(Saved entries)
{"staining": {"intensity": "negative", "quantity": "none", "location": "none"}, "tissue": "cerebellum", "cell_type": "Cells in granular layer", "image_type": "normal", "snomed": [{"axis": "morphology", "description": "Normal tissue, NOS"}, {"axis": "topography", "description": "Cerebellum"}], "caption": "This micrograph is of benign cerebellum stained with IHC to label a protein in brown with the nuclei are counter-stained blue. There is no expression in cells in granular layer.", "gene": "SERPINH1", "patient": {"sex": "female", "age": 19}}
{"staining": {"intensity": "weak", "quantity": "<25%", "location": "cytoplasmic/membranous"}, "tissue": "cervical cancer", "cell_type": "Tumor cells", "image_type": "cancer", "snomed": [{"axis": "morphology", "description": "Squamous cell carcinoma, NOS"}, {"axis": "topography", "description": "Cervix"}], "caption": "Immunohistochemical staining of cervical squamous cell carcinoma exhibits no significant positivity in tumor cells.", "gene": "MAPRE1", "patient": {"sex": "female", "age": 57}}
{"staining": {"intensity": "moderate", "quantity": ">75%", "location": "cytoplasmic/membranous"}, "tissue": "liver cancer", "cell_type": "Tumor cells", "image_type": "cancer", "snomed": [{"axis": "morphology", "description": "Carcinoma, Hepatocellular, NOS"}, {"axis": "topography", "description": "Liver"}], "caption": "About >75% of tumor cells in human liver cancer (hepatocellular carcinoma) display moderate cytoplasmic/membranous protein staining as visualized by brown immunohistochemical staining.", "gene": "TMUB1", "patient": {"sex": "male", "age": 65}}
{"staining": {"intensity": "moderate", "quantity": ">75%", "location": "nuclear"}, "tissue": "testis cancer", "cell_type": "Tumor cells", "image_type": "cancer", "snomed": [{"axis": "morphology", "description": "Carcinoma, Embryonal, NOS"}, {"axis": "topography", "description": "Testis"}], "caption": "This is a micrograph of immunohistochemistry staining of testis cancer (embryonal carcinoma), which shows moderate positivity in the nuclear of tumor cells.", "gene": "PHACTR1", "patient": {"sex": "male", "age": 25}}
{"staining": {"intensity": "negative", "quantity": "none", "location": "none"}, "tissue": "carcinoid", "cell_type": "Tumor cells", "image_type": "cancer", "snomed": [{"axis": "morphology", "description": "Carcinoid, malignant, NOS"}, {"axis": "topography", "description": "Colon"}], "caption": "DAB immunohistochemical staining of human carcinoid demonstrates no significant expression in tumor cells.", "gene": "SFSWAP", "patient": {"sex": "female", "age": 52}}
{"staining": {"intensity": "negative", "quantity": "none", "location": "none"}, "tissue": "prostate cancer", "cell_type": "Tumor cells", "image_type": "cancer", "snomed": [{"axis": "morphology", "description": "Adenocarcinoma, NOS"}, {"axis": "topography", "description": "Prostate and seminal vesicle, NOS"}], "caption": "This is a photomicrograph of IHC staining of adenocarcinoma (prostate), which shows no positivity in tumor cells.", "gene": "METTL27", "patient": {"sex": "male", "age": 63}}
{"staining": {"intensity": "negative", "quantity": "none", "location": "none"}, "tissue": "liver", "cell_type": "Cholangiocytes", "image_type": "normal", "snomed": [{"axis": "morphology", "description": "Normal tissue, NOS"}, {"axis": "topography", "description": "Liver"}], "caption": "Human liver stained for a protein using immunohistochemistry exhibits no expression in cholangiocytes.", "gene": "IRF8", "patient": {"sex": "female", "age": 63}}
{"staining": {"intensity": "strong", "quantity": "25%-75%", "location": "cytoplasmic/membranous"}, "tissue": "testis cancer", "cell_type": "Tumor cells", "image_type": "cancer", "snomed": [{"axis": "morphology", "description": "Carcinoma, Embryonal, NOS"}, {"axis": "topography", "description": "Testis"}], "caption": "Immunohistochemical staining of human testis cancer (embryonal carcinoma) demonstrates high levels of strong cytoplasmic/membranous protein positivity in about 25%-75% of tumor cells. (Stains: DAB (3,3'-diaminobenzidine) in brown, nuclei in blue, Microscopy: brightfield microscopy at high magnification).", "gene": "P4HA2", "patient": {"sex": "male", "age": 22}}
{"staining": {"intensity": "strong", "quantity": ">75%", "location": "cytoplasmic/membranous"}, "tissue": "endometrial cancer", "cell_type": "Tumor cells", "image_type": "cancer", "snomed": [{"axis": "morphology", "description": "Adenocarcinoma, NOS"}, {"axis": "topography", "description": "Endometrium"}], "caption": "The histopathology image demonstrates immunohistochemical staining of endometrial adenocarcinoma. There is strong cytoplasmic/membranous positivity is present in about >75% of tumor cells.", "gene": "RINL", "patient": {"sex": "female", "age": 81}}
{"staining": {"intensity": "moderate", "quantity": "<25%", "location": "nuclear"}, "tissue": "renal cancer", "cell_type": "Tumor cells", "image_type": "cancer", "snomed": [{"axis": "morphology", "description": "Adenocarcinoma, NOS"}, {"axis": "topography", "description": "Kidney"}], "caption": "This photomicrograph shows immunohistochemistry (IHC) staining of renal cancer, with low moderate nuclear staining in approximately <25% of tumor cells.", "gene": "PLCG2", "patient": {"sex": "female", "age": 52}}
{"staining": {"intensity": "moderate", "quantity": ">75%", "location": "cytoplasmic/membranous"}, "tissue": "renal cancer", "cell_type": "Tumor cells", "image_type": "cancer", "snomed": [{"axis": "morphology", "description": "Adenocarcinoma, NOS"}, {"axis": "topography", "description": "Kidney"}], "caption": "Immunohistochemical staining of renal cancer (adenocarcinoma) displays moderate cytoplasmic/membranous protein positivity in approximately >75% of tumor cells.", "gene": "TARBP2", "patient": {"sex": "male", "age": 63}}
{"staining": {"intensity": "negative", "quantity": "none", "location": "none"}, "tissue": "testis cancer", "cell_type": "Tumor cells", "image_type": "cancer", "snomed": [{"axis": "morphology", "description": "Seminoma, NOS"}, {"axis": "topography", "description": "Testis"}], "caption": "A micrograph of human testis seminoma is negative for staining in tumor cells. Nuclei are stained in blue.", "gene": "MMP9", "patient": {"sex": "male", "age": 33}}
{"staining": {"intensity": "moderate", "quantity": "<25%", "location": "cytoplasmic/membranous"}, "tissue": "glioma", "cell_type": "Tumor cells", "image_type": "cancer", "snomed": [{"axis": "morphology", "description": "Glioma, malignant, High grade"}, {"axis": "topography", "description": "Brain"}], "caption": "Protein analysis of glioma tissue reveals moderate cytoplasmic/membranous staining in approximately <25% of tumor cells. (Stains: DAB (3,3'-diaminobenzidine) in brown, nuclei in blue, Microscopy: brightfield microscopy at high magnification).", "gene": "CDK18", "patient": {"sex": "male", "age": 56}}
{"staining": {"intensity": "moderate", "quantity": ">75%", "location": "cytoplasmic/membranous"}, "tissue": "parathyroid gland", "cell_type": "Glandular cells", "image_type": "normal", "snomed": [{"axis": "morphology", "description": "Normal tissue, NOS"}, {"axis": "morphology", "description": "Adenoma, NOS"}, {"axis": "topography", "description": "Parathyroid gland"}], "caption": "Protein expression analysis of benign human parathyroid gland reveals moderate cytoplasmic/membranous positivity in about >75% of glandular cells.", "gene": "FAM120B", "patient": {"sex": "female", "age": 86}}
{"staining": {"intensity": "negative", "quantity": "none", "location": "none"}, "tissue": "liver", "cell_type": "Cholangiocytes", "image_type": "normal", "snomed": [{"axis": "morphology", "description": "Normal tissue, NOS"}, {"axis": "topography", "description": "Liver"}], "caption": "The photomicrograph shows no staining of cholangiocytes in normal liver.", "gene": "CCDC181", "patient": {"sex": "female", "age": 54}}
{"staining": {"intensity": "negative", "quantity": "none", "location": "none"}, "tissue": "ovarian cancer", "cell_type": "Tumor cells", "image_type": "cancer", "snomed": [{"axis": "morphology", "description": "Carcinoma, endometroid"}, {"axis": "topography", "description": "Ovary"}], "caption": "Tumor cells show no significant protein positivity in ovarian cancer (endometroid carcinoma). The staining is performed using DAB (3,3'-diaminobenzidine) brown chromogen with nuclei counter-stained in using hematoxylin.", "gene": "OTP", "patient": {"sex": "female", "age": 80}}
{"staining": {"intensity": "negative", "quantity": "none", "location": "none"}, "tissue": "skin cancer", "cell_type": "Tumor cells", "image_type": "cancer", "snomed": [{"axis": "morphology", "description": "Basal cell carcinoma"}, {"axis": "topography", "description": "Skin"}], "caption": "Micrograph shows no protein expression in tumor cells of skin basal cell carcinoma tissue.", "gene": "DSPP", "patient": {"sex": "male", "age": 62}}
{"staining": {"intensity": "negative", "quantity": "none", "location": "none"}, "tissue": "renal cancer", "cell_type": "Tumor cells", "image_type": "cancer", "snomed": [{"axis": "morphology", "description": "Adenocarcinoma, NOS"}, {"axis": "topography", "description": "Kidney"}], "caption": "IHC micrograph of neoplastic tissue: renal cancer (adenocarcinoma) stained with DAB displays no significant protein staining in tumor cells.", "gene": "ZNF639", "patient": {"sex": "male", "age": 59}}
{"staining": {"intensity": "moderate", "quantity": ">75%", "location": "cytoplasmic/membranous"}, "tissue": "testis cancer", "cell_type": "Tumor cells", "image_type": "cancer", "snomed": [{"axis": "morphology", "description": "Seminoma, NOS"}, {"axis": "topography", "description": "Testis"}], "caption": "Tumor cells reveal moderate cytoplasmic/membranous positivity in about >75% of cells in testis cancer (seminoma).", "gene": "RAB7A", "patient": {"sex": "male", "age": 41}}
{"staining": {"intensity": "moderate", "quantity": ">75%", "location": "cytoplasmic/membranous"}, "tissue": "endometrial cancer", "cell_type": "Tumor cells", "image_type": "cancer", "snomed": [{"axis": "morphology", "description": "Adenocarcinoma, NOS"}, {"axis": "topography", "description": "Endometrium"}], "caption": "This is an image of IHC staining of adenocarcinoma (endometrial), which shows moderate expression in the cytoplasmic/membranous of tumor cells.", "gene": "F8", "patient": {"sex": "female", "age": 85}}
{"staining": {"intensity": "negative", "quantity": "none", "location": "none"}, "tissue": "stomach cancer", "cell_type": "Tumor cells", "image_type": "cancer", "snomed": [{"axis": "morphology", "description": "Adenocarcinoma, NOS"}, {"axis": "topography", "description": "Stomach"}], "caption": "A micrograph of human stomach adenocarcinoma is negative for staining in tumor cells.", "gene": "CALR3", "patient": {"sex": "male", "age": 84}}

EXERCISE DETAILS: Your answer must be the line with "is an image" and all lines after it through the final line of the entries, copied exactly and with nothing added.

SOLUTION FOR THIS EXERCISE:
{"staining": {"intensity": "moderate", "quantity": ">75%", "location": "cytoplasmic/membranous"}, "tissue": "endometrial cancer", "cell_type": "Tumor cells", "image_type": "cancer", "snomed": [{"axis": "morphology", "description": "Adenocarcinoma, NOS"}, {"axis": "topography", "description": "Endometrium"}], "caption": "This is an image of IHC staining of adenocarcinoma (endometrial), which shows moderate expression in the cytoplasmic/membranous of tumor cells.", "gene": "F8", "patient": {"sex": "female", "age": 85}}
{"staining": {"intensity": "negative", "quantity": "none", "location": "none"}, "tissue": "stomach cancer", "cell_type": "Tumor cells", "image_type": "cancer", "snomed": [{"axis": "morphology", "description": "Adenocarcinoma, NOS"}, {"axis": "topography", "description": "Stomach"}], "caption": "A micrograph of human stomach adenocarcinoma is negative for staining in tumor cells.", "gene": "CALR3", "patient": {"sex": "male", "age": 84}}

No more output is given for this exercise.